** Extracted page text data **
——————————

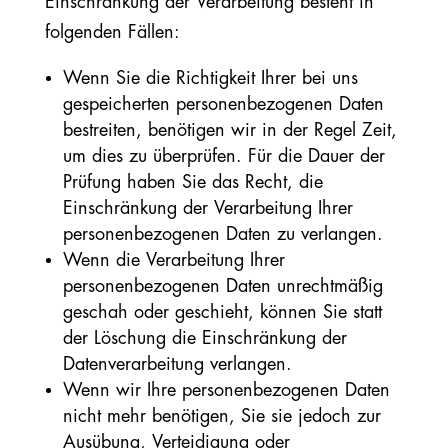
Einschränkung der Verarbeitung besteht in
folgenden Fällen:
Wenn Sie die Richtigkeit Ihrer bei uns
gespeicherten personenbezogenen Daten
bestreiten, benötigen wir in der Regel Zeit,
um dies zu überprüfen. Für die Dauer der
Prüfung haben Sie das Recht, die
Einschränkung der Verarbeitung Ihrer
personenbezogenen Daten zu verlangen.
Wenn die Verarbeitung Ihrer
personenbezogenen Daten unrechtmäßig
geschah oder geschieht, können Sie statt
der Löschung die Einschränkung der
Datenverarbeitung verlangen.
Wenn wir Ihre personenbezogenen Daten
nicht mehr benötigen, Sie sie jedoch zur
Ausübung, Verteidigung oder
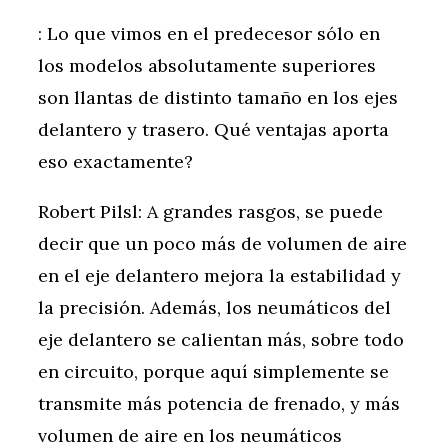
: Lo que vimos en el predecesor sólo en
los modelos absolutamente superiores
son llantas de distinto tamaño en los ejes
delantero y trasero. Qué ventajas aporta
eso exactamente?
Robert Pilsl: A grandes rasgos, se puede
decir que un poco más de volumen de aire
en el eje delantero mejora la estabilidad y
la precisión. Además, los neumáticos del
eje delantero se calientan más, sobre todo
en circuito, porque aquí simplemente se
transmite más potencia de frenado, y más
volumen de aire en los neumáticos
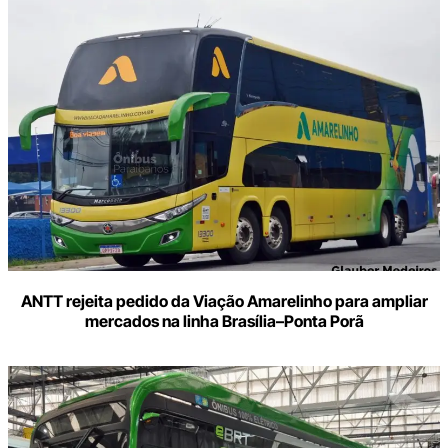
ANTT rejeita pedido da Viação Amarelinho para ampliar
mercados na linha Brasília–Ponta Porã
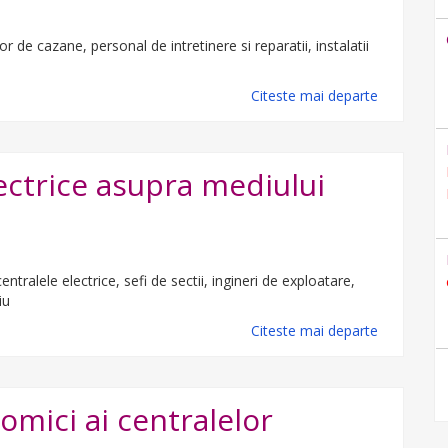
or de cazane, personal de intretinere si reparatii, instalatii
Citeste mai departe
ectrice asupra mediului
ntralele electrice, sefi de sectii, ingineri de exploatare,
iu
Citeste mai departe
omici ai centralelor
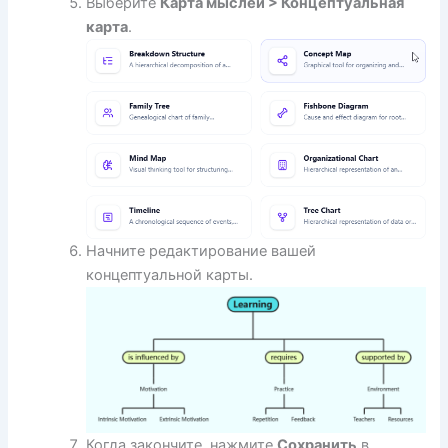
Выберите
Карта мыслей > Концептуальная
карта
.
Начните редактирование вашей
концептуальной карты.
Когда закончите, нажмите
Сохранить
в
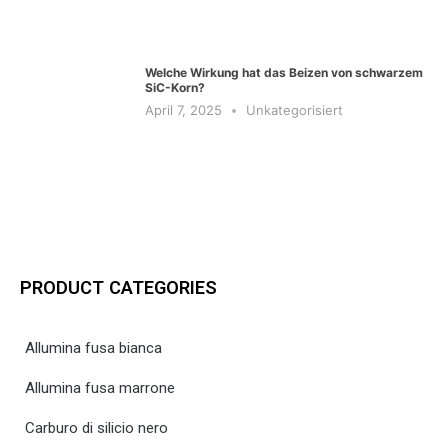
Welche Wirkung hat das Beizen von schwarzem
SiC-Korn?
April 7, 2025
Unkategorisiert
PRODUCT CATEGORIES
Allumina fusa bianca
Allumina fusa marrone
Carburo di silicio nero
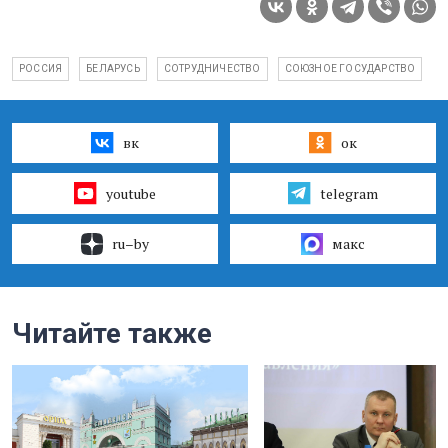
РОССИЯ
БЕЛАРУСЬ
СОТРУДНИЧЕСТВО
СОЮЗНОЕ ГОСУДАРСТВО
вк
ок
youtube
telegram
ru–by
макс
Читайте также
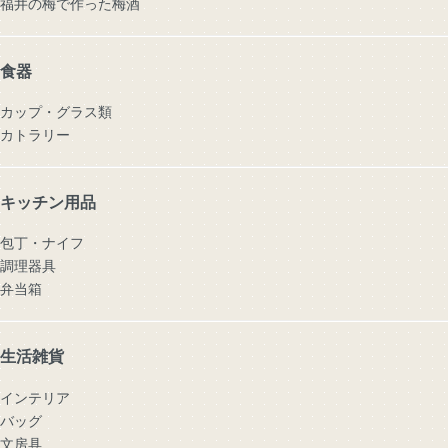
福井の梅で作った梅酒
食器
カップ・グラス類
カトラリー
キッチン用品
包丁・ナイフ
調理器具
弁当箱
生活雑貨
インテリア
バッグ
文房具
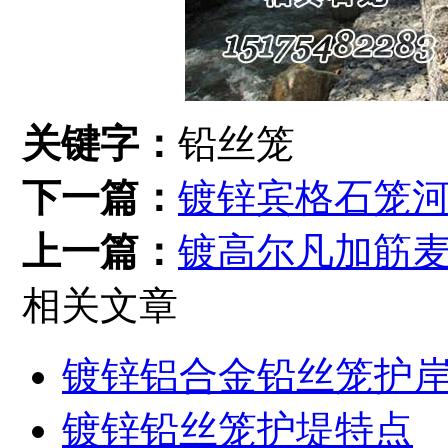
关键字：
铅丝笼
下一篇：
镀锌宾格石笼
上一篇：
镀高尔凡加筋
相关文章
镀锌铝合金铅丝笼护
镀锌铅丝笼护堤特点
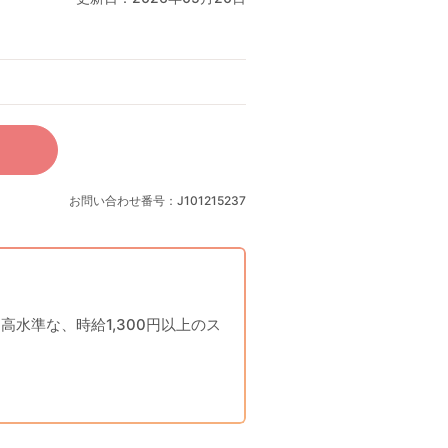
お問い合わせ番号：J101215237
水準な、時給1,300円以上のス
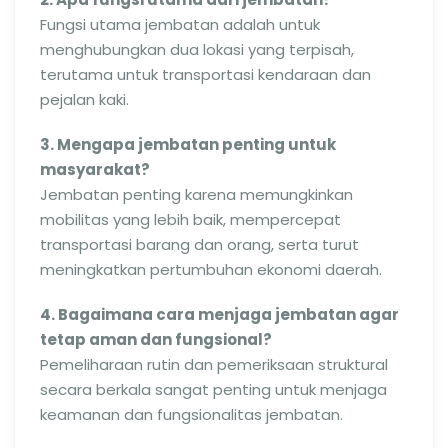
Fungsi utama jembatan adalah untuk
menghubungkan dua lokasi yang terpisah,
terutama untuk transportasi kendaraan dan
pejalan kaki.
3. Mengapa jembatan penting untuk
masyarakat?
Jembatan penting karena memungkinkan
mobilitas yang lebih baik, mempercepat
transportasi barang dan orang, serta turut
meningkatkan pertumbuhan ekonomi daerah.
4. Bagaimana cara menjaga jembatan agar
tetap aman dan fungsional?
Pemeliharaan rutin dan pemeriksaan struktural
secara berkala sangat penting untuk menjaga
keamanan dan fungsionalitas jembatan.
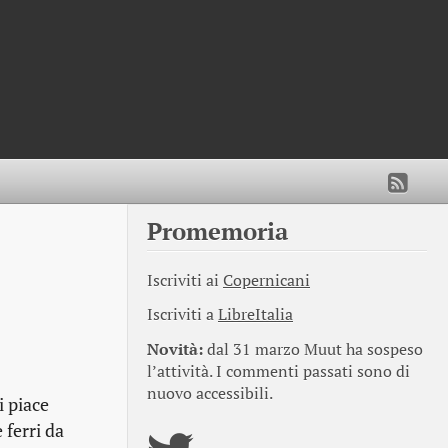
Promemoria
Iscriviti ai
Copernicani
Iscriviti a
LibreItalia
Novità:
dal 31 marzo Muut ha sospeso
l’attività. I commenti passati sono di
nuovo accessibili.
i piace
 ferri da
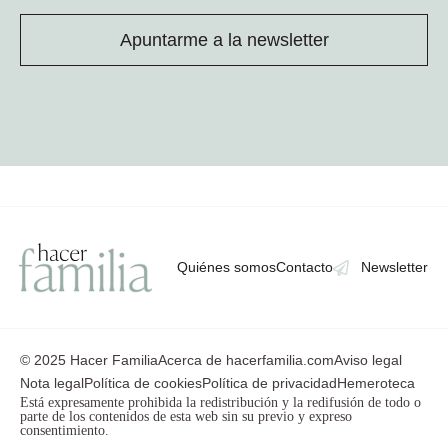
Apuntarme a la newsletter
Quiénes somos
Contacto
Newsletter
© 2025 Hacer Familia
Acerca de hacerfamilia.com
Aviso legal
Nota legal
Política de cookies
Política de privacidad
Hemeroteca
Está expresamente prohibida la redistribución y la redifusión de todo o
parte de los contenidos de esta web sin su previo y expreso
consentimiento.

——————————

** Problem description **
The answer consists solely of the lines from the one holding "nuovo accessibili." through the final line of the records, both ends included, each duplicated exactly. Leave images out.

** Result of the task **
nuovo accessibili.
i piace
 ferri da
Apuntarme a la newsletter
Quiénes somos
Contacto
Newsletter
© 2025 Hacer Familia
Acerca de hacerfamilia.com
Aviso legal
Nota legal
Política de cookies
Política de privacidad
Hemeroteca
Está expresamente prohibida la redistribución y la redifusión de todo o
parte de los contenidos de esta web sin su previo y expreso
consentimiento.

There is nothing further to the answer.